Research in the group is focused on developing computational methods and tools for variant calling in human genomes using high-throughput DNA sequencing technologies.
Although human genome sequencing has advanced rapidly, DNA sequencing using short Illumina reads provides an incomplete picture of human genetic variation and it is difficult to identify certain types of variants. We focus on challenging variant types such as haplotypes and variants in repetitive regions and work with both short-read (Illumina) and long-read sequencing technologies (Pacific Biosciences and Oxford Nanopore). Our goal is to develop computational tools that can be used to enable discovery of new disease-associated variants and analyze human genetic variation.
Two major topics of current research are:
1. Methods for accurate variant calling in repetitive regions of the genomes: We are developing methods for the detection of variants in repetitive regions (segmental duplications) of the human genome using whole-genome Illumina sequencing as well as single-molecule long read sequencing technologies. This includes both copy number variants as well as small variants such as SNPs. These regions cover more than 5% of the genome and overlap more than 150 disease-associated genes such as SMN1 (spinal muscular atrophy), STRC (hearing loss) and PMS2 (lynch syndrome). Our group has recently developed Parascopy, a robust and accurate method for estimation of copy number of low-copy repeats in the human genome. This method was presented at the ISMB 2021 conference [slides PDF]. Our long-term goal is enable the routine analysis of such repeats using whole-genome sequence data and identify novel disease-associated variants in both rare and complex diseases.
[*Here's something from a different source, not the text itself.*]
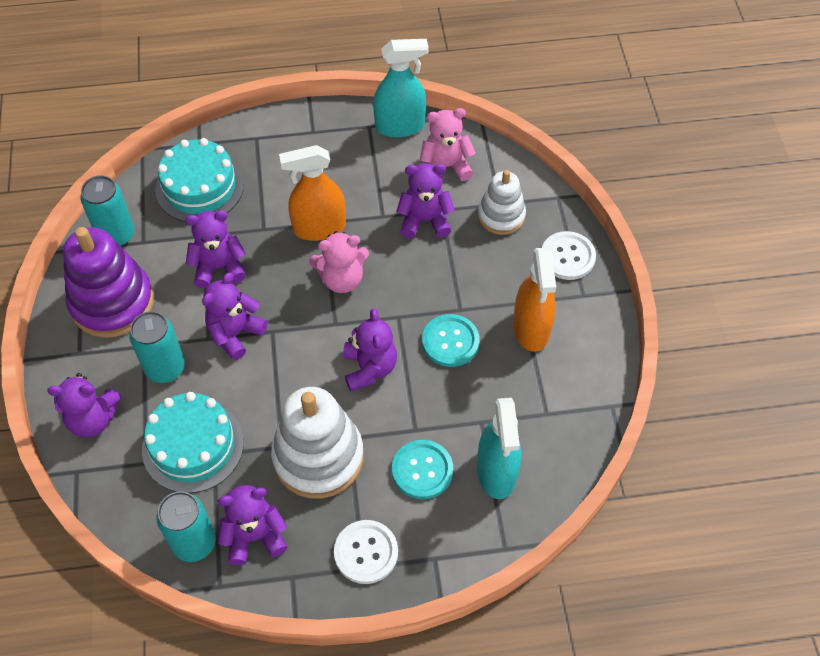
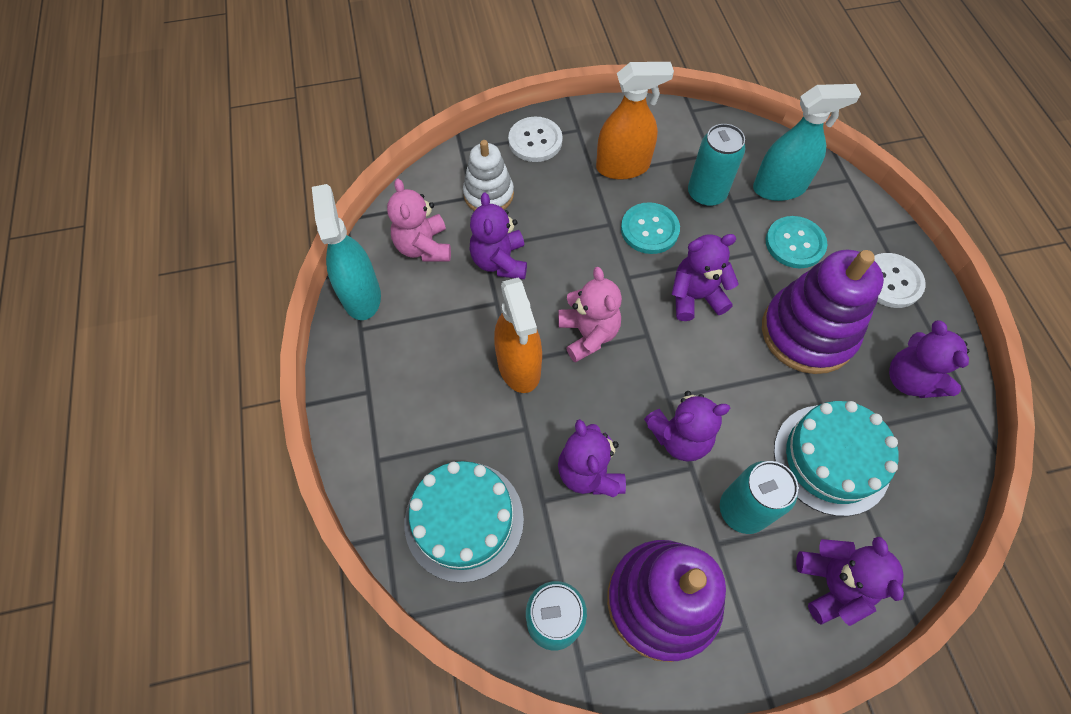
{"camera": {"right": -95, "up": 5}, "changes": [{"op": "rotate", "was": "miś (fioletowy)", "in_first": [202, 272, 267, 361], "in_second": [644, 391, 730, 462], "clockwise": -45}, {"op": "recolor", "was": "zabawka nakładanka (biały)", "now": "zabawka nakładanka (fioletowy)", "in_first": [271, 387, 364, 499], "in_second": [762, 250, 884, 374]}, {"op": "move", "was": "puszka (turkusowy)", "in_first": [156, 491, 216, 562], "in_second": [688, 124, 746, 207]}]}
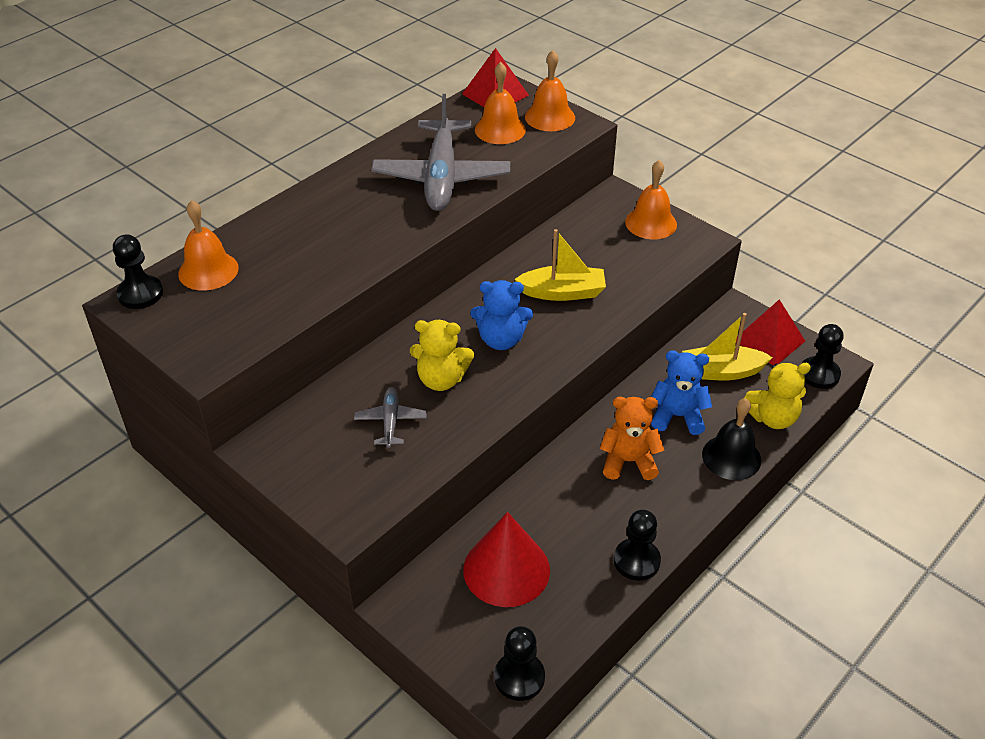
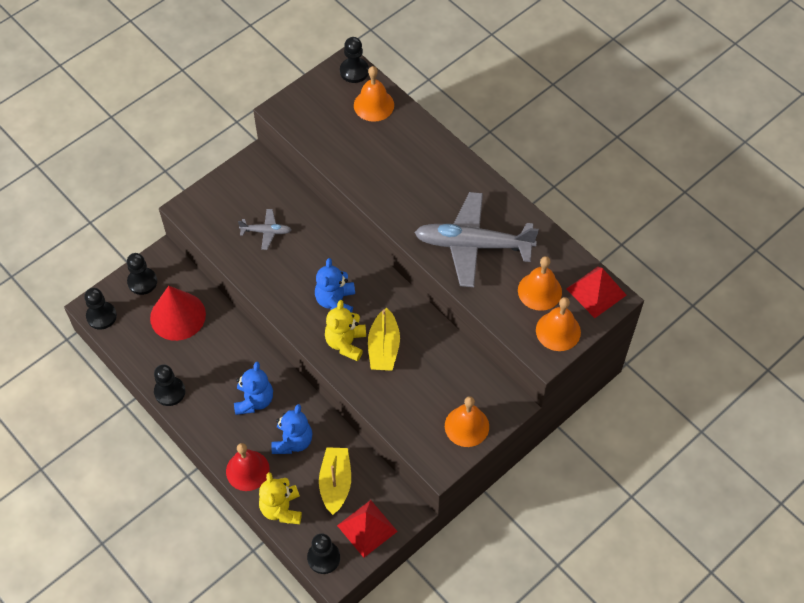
{"camera": {"right": 95, "up": 15}, "changes": [{"op": "move", "was": "miś (żółty)", "in_first": [410, 320, 474, 391], "in_second": [325, 300, 366, 361]}, {"op": "recolor", "was": "miś (pomarańczowy)", "now": "miś (niebieski)", "in_first": [600, 397, 664, 480], "in_second": [234, 362, 273, 415]}, {"op": "recolor", "was": "dzwonek (czarny)", "now": "dzwonek (czerwony)", "in_first": [702, 398, 761, 480], "in_second": [226, 443, 270, 491]}, {"op": "insert", "now": "pionek (czarny)", "in_second": [127, 253, 157, 295]}]}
2. Haplotype-based variant calling using long-read sequencing technologies: We have developed a number of computational tools (e.g. HapCUT2) for reconstructing haplotypes in individual genomes that work with diverse sequencing technologies including linked-reads and long-read sequencing. Long-read sequencing technologies have the potential to overcome some of the key limitations of short-read sequencing, particular in long repetitive regions of the human genome, but require the development of new algorithms. We have previously developed computational methods for variant calling (Longshot, Nature Communications 2019) and read mapping in segmental duplications (Duplomap, Nucleic Acids Research 2020) using long-read sequencing technologies. Our goal is to enable accurate variant calling using long read sequencing and haplotype-based probabilistic models, particularly in repetitive regions of the genome.
Selected publications:
Prodanov T, Bansal V. Robust and accurate estimation of paralog-specific copy number for duplicated genes using whole-genome sequencing Nature Communications, 2022
Edge P, Bansal V. Longshot: accurate variant calling in diploid genomes using single-molecule long read sequencing. Nature Communications, Oct 2019.
Bakhtiari M, Shleizer-Burko S, Gymrek M, Bansal V, Bafna V. Targeted Genotyping of Variable Number Tandem Repeats with adVNTR. Genome Research, October 2018.